E ha poi concluso: “La ricostruzione ufficiale mi sembra più orientata a coprire una soffiata di qualcuno che andava coperto e che per motivi che non conosciamo non doveva essere rivelato”. Ed è qui che si innesta il tema dell’arma: la famigerata Beretta calibro 22, mai ritrovata. Nella sentenza Pacciani si sostiene che sia passata di mano. Ma Brogioni è dubbioso: “Nonostante sia scritto nella sentenza Pacciani, non credo che l’arma sia passata di mano. Piuttosto mi chiedo se il Mostro fosse un qualcuno o un ‘qualcosa’”.

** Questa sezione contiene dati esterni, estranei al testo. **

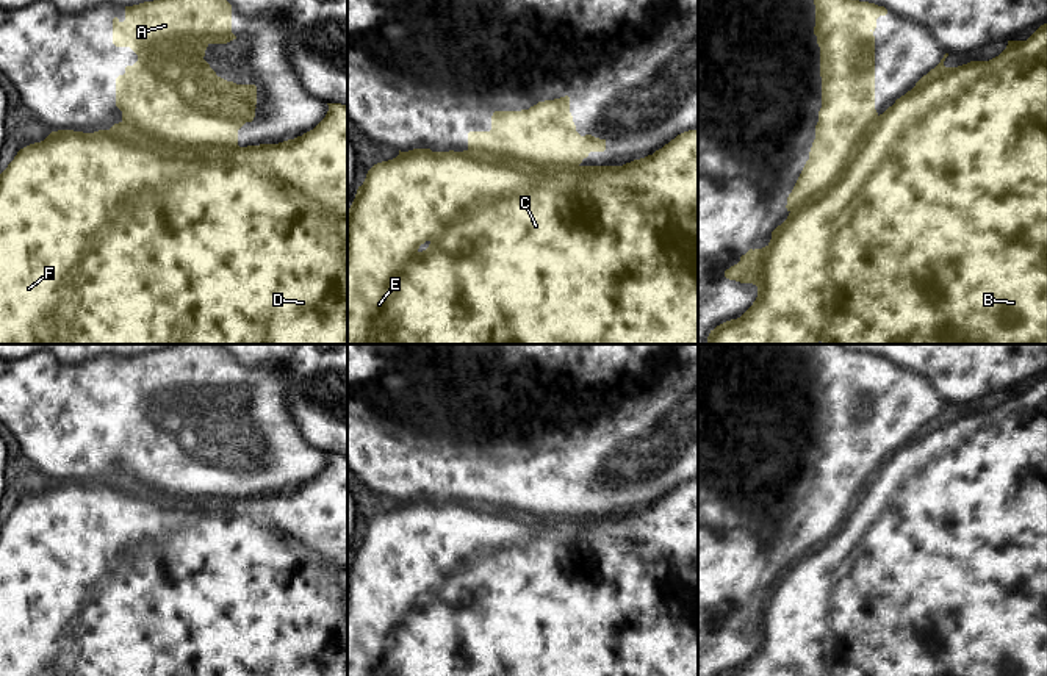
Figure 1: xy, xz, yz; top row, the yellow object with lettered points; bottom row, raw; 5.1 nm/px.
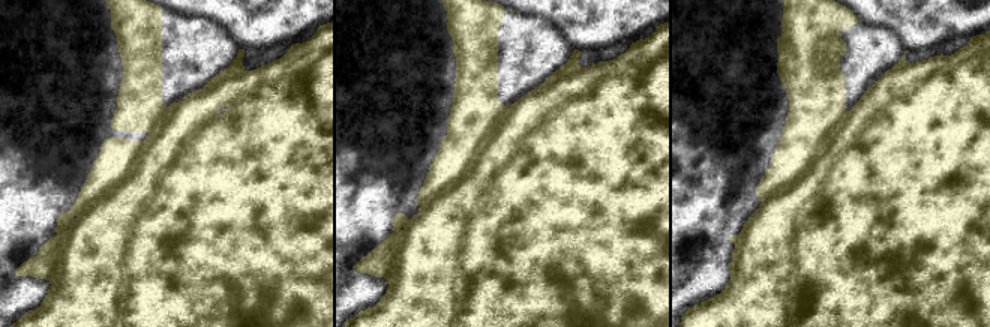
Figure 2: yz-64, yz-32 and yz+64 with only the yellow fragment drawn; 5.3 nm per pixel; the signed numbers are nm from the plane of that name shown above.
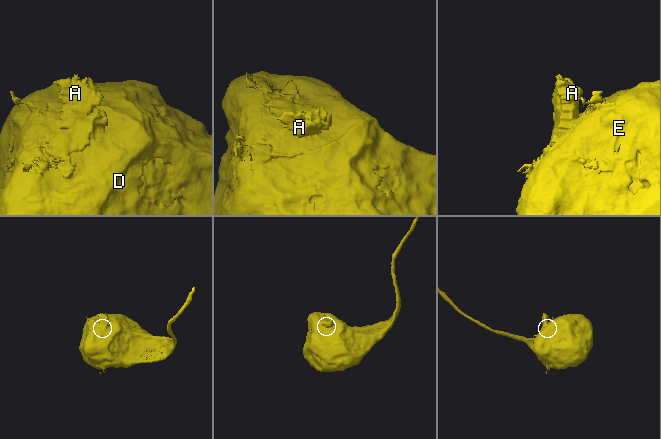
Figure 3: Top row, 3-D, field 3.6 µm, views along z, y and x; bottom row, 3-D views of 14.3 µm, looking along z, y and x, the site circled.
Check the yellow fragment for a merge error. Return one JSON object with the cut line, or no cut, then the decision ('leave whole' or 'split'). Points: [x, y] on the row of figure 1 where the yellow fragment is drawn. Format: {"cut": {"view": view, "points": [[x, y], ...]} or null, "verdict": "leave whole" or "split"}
{"cut": {"view": "xy", "points": [[122, 121], [183, 149], [237, 146]]}, "verdict": "split"}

Molti quindi i punti di domanda. L’inchiesta presenta ancora più ombre che luci, e se si va a fondo in uno di questi punti oscuri, si affonda ulteriormente in altri quesiti e punti non indagati. Come già spiegato da Brogioni, purtroppo, i molti anni trascorsi difficilmente daranno modo di portare la giustizia che le vittime del Mostro meritano.
Le vicende terribili accadute in quegli anni cambiarono le abitudini dell’Italia, seminò il terrore e spinse i genitori dell’epoca ad aprire le porte di casa ai figli per evitare che si appartassero, favorendo così delle relazioni non ufficiali. Una situazione che assunse forme ancora più di inquietanti e misteriose quando, nel 1993, vennero ritrovati proiettili Winchester calibro 22 in un arsenale clandestino, custodito in un’ex sede del Sismi nel centro di Firenze. “La scoperta mi fa pensare che dietro ai delitti ci sia molto altro”, osserva Brogioni.

Al giornalista viene anche chiesto, se vi è la possibilità di poter risolvere questo caso ai giorni nostri, se una svolta potrebbe essere in grado di scoperchiare il vaso che contiene i segreti di questi delitti infami da tanto tempo. In merito Brogioni ha spiegato che di nuovi elementi ne sono stati acquisiti diversi nel corso degli anni, che è passato tuttavia molto tempo e che chi poteva sapere qualcosa, non c’è più.
L’unica svolta potrebbe venire dal Dna recuperato sui vari reperti, se fosse di qualcuno dei ‘noti’ indagati. La serie Netflix vuole far riemergere tutti questi dettagli, e riportare in vita un trauma che ha cambiato la società per sempre. E come ipotizzato da Brogioni nella sua intervista, il mostro potrebbe forse non essere un uomo solo.